_What needs to be done_: Collect every line in the rows below that contains the string "order", treating uppercase and lowercase as distinct.

========

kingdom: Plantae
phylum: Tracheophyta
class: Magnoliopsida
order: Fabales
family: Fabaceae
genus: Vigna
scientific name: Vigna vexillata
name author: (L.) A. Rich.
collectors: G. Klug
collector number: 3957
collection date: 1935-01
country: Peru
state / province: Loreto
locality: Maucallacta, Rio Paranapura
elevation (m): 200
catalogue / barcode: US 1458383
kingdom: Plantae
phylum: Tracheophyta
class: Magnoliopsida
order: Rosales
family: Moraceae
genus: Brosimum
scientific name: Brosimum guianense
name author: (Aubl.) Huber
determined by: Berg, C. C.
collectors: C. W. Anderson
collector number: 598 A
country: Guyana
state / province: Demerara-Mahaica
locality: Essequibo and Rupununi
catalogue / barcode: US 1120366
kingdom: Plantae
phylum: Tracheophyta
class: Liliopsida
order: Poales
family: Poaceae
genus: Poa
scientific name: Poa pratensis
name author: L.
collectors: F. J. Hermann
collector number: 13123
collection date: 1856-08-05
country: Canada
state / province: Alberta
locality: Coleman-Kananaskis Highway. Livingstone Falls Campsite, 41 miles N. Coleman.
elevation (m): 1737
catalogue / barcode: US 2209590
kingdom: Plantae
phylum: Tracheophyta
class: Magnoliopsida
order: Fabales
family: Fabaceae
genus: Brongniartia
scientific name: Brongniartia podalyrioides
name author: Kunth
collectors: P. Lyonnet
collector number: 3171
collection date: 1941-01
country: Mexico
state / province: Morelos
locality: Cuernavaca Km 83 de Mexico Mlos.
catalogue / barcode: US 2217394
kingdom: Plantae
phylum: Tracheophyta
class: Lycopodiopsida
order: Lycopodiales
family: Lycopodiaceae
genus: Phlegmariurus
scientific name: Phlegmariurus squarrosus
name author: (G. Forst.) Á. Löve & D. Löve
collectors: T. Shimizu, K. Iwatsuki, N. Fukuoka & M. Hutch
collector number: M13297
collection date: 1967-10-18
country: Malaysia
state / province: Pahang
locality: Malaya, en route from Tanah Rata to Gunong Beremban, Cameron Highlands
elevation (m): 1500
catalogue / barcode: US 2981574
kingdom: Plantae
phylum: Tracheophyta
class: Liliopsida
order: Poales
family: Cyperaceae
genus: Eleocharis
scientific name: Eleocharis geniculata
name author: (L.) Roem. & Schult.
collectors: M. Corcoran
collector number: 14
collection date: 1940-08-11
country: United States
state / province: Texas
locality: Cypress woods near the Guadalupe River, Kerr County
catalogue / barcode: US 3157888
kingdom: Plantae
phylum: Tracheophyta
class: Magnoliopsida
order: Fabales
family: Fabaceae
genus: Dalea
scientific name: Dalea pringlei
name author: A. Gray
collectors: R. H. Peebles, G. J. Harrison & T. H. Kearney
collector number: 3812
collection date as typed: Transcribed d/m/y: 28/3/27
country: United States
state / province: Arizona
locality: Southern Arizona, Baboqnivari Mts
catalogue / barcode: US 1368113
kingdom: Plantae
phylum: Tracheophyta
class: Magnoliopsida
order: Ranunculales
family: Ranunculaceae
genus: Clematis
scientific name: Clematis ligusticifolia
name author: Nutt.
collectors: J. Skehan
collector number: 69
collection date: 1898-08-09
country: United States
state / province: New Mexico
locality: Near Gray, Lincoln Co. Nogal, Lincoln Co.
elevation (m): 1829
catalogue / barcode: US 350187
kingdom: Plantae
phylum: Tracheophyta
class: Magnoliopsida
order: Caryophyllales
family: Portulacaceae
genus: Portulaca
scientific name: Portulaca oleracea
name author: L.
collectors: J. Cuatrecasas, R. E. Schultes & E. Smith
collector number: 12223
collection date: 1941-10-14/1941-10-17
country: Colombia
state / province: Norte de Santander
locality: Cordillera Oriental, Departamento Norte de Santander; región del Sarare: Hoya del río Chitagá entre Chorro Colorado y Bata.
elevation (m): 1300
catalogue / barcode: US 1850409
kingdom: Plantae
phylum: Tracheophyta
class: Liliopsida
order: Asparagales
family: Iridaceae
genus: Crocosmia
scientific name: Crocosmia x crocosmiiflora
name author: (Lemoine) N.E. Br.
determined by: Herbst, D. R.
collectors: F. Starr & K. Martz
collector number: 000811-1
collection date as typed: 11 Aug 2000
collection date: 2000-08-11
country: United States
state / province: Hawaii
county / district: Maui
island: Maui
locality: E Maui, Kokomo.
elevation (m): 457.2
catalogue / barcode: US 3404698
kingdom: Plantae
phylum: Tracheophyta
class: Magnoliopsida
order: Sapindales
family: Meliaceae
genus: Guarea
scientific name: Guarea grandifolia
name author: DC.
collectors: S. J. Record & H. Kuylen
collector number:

========

_Completed exercise_:
order: Fabales
order: Rosales
order: Poales
order: Fabales
order: Lycopodiales
order: Poales
order: Fabales
order: Ranunculales
order: Caryophyllales
order: Asparagales
order: Sapindales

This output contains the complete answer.